# WORK REQUEST
Word for word, copy the data that follows and skip its pictures.

[Saved entries]
● ● ● ●
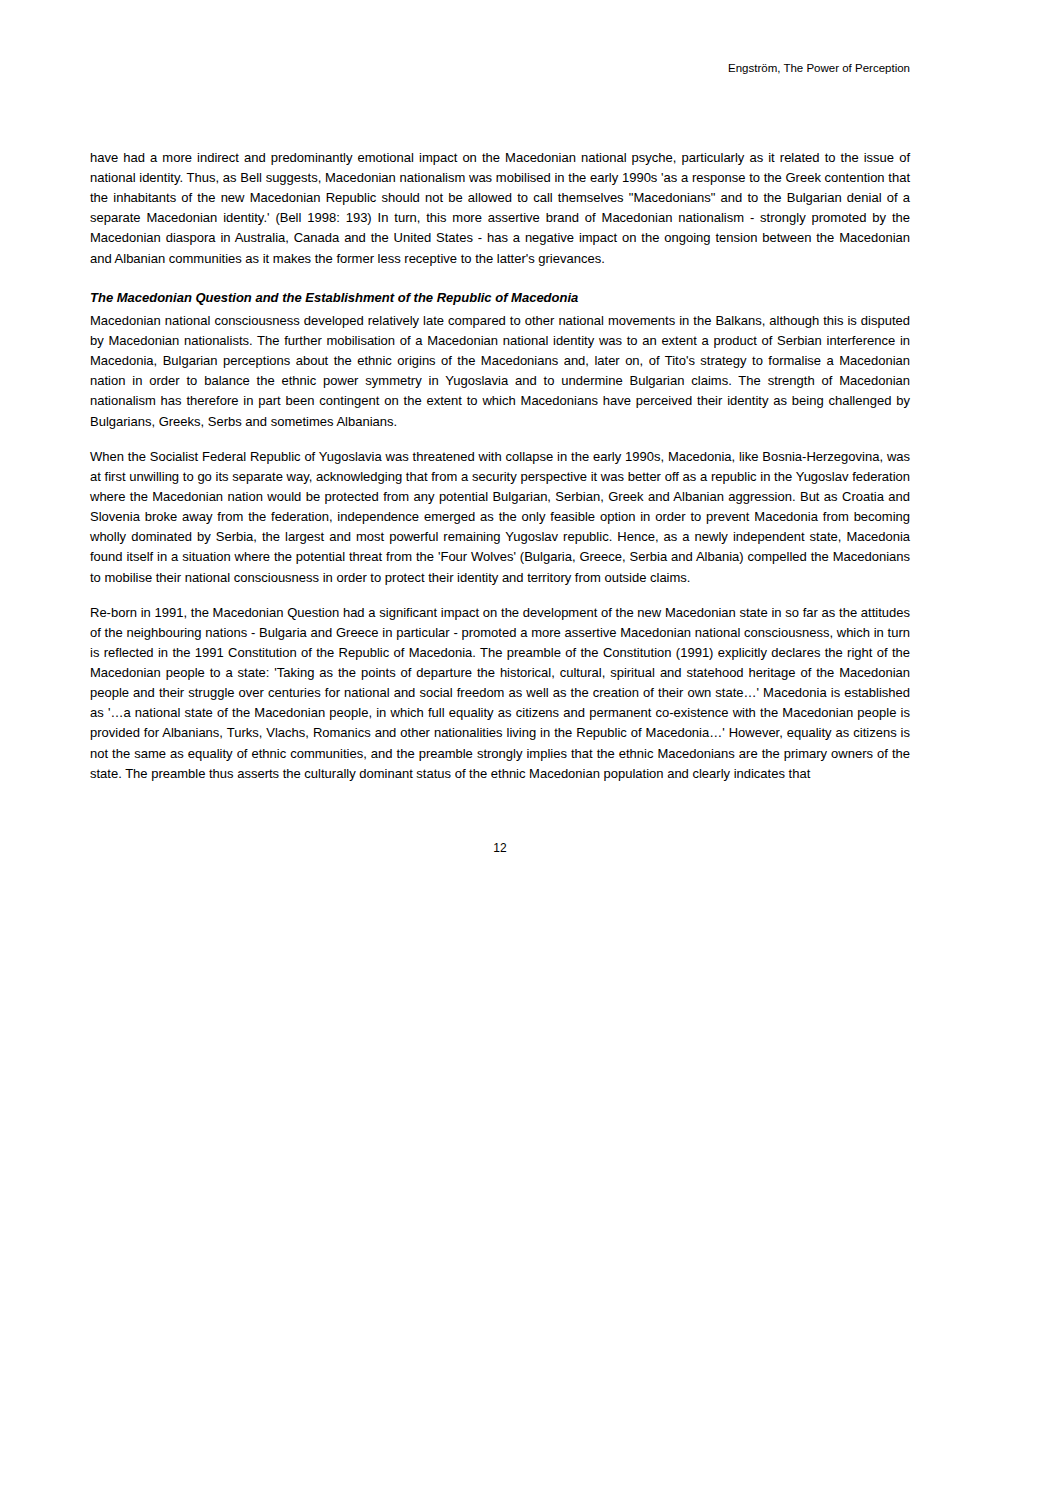Engström, The Power of Perception
have had a more indirect and predominantly emotional impact on the Macedonian national psyche, particularly as it related to the issue of national identity. Thus, as Bell suggests, Macedonian nationalism was mobilised in the early 1990s 'as a response to the Greek contention that the inhabitants of the new Macedonian Republic should not be allowed to call themselves "Macedonians" and to the Bulgarian denial of a separate Macedonian identity.' (Bell 1998: 193) In turn, this more assertive brand of Macedonian nationalism - strongly promoted by the Macedonian diaspora in Australia, Canada and the United States - has a negative impact on the ongoing tension between the Macedonian and Albanian communities as it makes the former less receptive to the latter's grievances.
The Macedonian Question and the Establishment of the Republic of Macedonia
Macedonian national consciousness developed relatively late compared to other national movements in the Balkans, although this is disputed by Macedonian nationalists. The further mobilisation of a Macedonian national identity was to an extent a product of Serbian interference in Macedonia, Bulgarian perceptions about the ethnic origins of the Macedonians and, later on, of Tito's strategy to formalise a Macedonian nation in order to balance the ethnic power symmetry in Yugoslavia and to undermine Bulgarian claims. The strength of Macedonian nationalism has therefore in part been contingent on the extent to which Macedonians have perceived their identity as being challenged by Bulgarians, Greeks, Serbs and sometimes Albanians.
When the Socialist Federal Republic of Yugoslavia was threatened with collapse in the early 1990s, Macedonia, like Bosnia-Herzegovina, was at first unwilling to go its separate way, acknowledging that from a security perspective it was better off as a republic in the Yugoslav federation where the Macedonian nation would be protected from any potential Bulgarian, Serbian, Greek and Albanian aggression. But as Croatia and Slovenia broke away from the federation, independence emerged as the only feasible option in order to prevent Macedonia from becoming wholly dominated by Serbia, the largest and most powerful remaining Yugoslav republic. Hence, as a newly independent state, Macedonia found itself in a situation where the potential threat from the 'Four Wolves' (Bulgaria, Greece, Serbia and Albania) compelled the Macedonians to mobilise their national consciousness in order to protect their identity and territory from outside claims.
Re-born in 1991, the Macedonian Question had a significant impact on the development of the new Macedonian state in so far as the attitudes of the neighbouring nations - Bulgaria and Greece in particular - promoted a more assertive Macedonian national consciousness, which in turn is reflected in the 1991 Constitution of the Republic of Macedonia. The preamble of the Constitution (1991) explicitly declares the right of the Macedonian people to a state: 'Taking as the points of departure the historical, cultural, spiritual and statehood heritage of the Macedonian people and their struggle over centuries for national and social freedom as well as the creation of their own state…' Macedonia is established as '…a national state of the Macedonian people, in which full equality as citizens and permanent co-existence with the Macedonian people is provided for Albanians, Turks, Vlachs, Romanics and other nationalities living in the Republic of Macedonia…' However, equality as citizens is not the same as equality of ethnic communities, and the preamble strongly implies that the ethnic Macedonians are the primary owners of the state. The preamble thus asserts the culturally dominant status of the ethnic Macedonian population and clearly indicates that
12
● ● ● ●
# ANSWER
Engström, The Power of Perception
have had a more indirect and predominantly emotional impact on the Macedonian national psyche, particularly as it related to the issue of national identity. Thus, as Bell suggests, Macedonian nationalism was mobilised in the early 1990s 'as a response to the Greek contention that the inhabitants of the new Macedonian Republic should not be allowed to call themselves "Macedonians" and to the Bulgarian denial of a separate Macedonian identity.' (Bell 1998: 193) In turn, this more assertive brand of Macedonian nationalism - strongly promoted by the Macedonian diaspora in Australia, Canada and the United States - has a negative impact on the ongoing tension between the Macedonian and Albanian communities as it makes the former less receptive to the latter's grievances.
The Macedonian Question and the Establishment of the Republic of Macedonia
Macedonian national consciousness developed relatively late compared to other national movements in the Balkans, although this is disputed by Macedonian nationalists. The further mobilisation of a Macedonian national identity was to an extent a product of Serbian interference in Macedonia, Bulgarian perceptions about the ethnic origins of the Macedonians and, later on, of Tito's strategy to formalise a Macedonian nation in order to balance the ethnic power symmetry in Yugoslavia and to undermine Bulgarian claims. The strength of Macedonian nationalism has therefore in part been contingent on the extent to which Macedonians have perceived their identity as being challenged by Bulgarians, Greeks, Serbs and sometimes Albanians.
When the Socialist Federal Republic of Yugoslavia was threatened with collapse in the early 1990s, Macedonia, like Bosnia-Herzegovina, was at first unwilling to go its separate way, acknowledging that from a security perspective it was better off as a republic in the Yugoslav federation where the Macedonian nation would be protected from any potential Bulgarian, Serbian, Greek and Albanian aggression. But as Croatia and Slovenia broke away from the federation, independence emerged as the only feasible option in order to prevent Macedonia from becoming wholly dominated by Serbia, the largest and most powerful remaining Yugoslav republic. Hence, as a newly independent state, Macedonia found itself in a situation where the potential threat from the 'Four Wolves' (Bulgaria, Greece, Serbia and Albania) compelled the Macedonians to mobilise their national consciousness in order to protect their identity and territory from outside claims.
Re-born in 1991, the Macedonian Question had a significant impact on the development of the new Macedonian state in so far as the attitudes of the neighbouring nations - Bulgaria and Greece in particular - promoted a more assertive Macedonian national consciousness, which in turn is reflected in the 1991 Constitution of the Republic of Macedonia. The preamble of the Constitution (1991) explicitly declares the right of the Macedonian people to a state: 'Taking as the points of departure the historical, cultural, spiritual and statehood heritage of the Macedonian people and their struggle over centuries for national and social freedom as well as the creation of their own state…' Macedonia is established as '…a national state of the Macedonian people, in which full equality as citizens and permanent co-existence with the Macedonian people is provided for Albanians, Turks, Vlachs, Romanics and other nationalities living in the Republic of Macedonia…' However, equality as citizens is not the same as equality of ethnic communities, and the preamble strongly implies that the ethnic Macedonians are the primary owners of the state. The preamble thus asserts the culturally dominant status of the ethnic Macedonian population and clearly indicates that
12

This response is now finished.